What needs to be done:
Could you write out all of the items below again, replacing "Transcribe" with "Copy out" everywhere and changing nothing else? Leave the pictures out of your answer.

Data supplied:

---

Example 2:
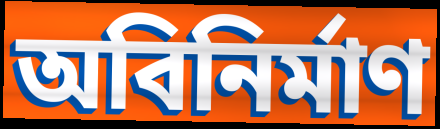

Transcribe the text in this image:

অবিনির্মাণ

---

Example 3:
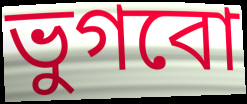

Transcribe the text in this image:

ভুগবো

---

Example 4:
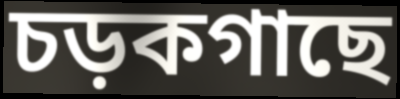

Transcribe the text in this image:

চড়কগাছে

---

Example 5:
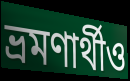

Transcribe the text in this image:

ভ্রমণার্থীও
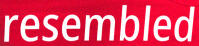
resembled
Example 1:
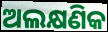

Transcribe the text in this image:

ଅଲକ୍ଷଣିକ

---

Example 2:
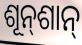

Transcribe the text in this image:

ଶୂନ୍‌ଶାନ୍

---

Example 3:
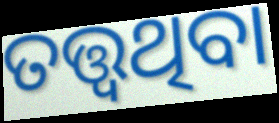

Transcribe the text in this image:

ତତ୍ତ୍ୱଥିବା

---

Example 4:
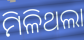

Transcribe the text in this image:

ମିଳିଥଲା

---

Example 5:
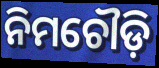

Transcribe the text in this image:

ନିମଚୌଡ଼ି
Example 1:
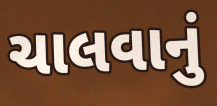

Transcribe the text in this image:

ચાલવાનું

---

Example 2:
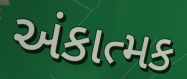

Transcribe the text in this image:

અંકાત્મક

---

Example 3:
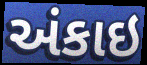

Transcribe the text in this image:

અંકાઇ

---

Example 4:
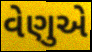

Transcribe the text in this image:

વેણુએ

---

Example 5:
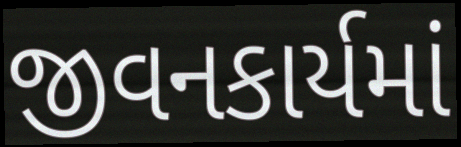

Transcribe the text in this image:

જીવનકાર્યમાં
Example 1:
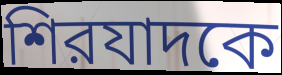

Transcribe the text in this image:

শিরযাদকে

Result of the task:
---

Example 2:

Copy out the text in this image:

অবিনির্মাণ

---

Example 3:

Copy out the text in this image:

ভুগবো

---

Example 4:

Copy out the text in this image:

চড়কগাছে

---

Example 5:

Copy out the text in this image:

ভ্রমণার্থীও
resembled
Example 1:

Copy out the text in this image:

ଅଲକ୍ଷଣିକ

---

Example 2:

Copy out the text in this image:

ଶୂନ୍‌ଶାନ୍

---

Example 3:

Copy out the text in this image:

ତତ୍ତ୍ୱଥିବା

---

Example 4:

Copy out the text in this image:

ମିଳିଥଲା

---

Example 5:

Copy out the text in this image:

ନିମଚୌଡ଼ି
Example 1:

Copy out the text in this image:

ચાલવાનું

---

Example 2:

Copy out the text in this image:

અંકાત્મક

---

Example 3:

Copy out the text in this image:

અંકાઇ

---

Example 4:

Copy out the text in this image:

વેણુએ

---

Example 5:

Copy out the text in this image:

જીવનકાર્યમાં
Example 1:

Copy out the text in this image:

শিরযাদকে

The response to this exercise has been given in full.